◆ **EXERCISE OBJECTIVE**
Report each line of the records below that contains the word "median". Letter case must match.

◆ **Chart analysis data**
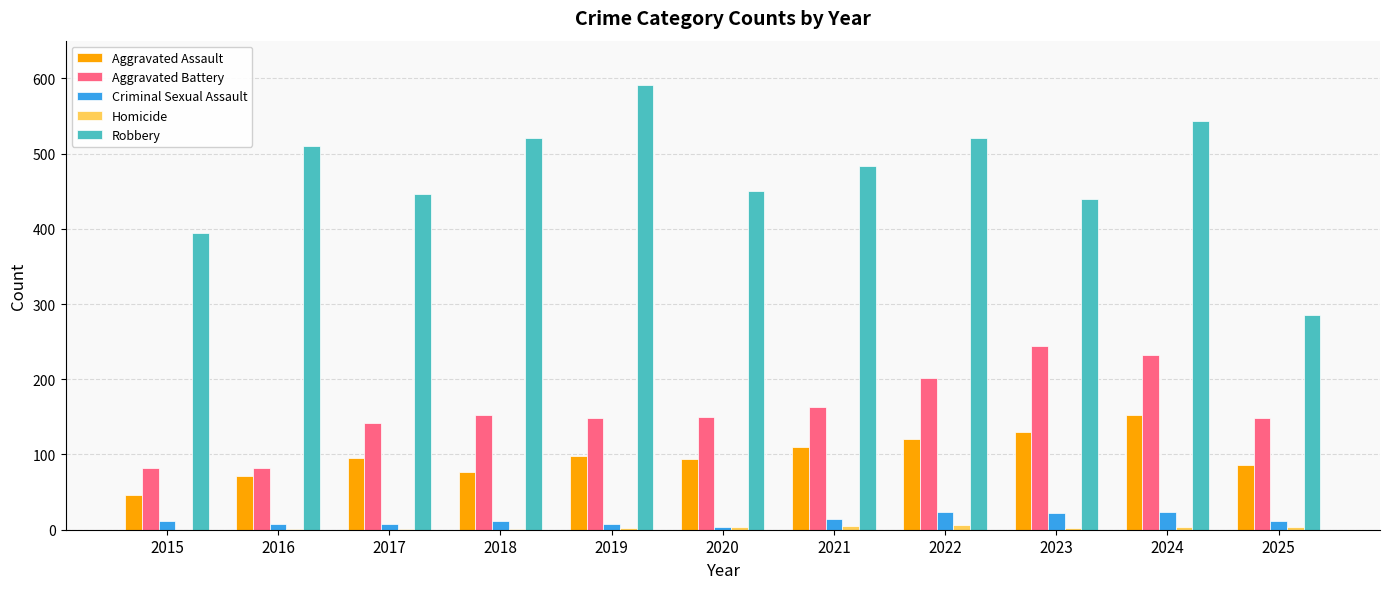

At which category is the sum across all series the highest?

2024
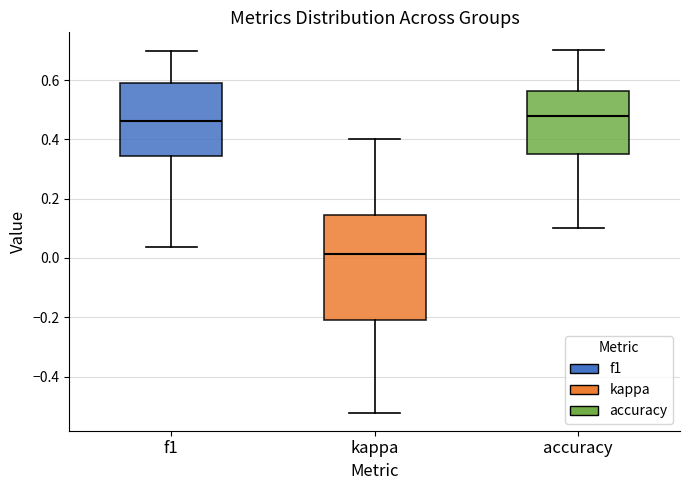

Reading left to right, transcribe this box plot: for each box, give where its median line is, the range the box spans, and where its two whiskers end, as read against the y-axis. The values are not printed on the chart, so give them approximately, as read against the axis.

f1: median 0.46, box 0.34 to 0.58, whiskers 0.04 to 0.70
kappa: median 0.02, box -0.20 to 0.14, whiskers -0.52 to 0.40
accuracy: median 0.48, box 0.36 to 0.56, whiskers 0.10 to 0.70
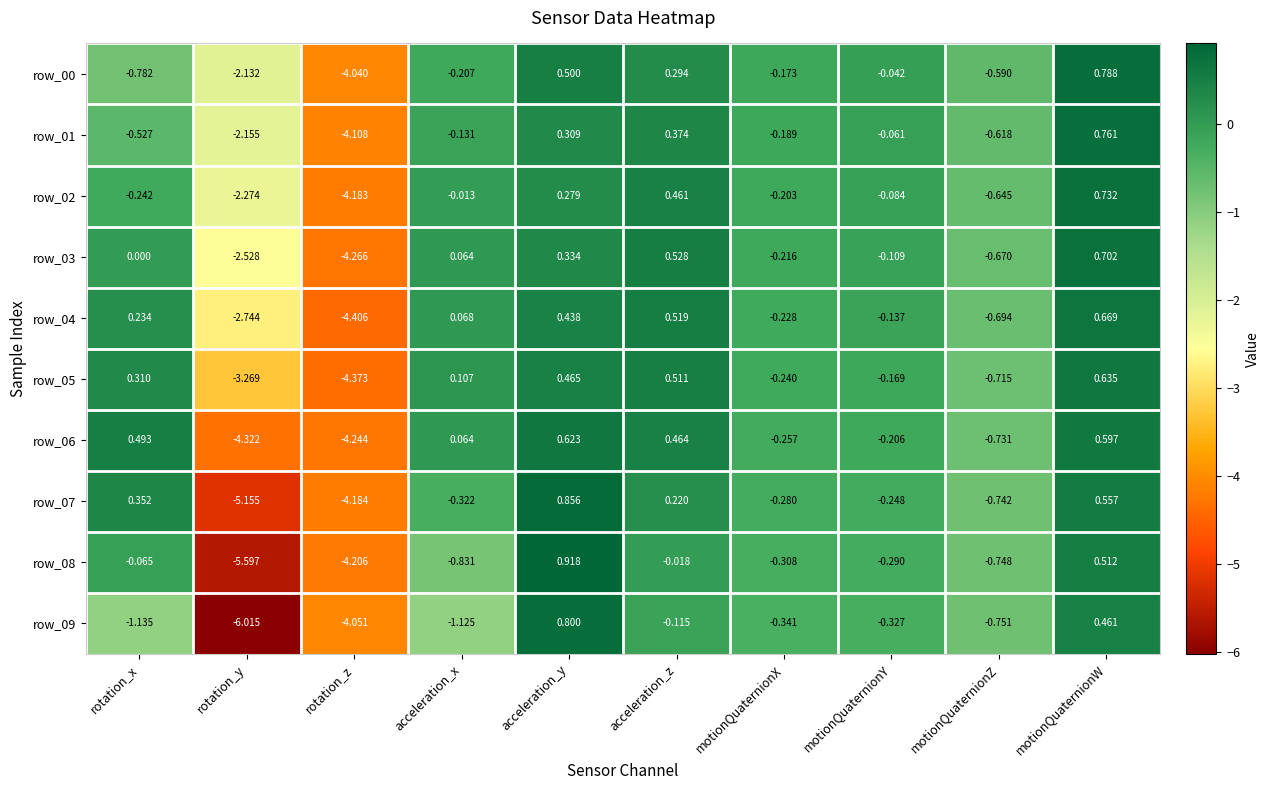

At which label does row_04 first exceed 0?

rotation_x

◆ **TASK RESULT**
Reading left to right, transcribe this box plot: for each box, give where its median line is, the range the box spans, and where its two whiskers end, as read against the y-axis. The values are not printed on the chart, so give them approximately, as read against the axis.
f1: median 0.46, box 0.34 to 0.58, whiskers 0.04 to 0.70
kappa: median 0.02, box -0.20 to 0.14, whiskers -0.52 to 0.40
accuracy: median 0.48, box 0.36 to 0.56, whiskers 0.10 to 0.70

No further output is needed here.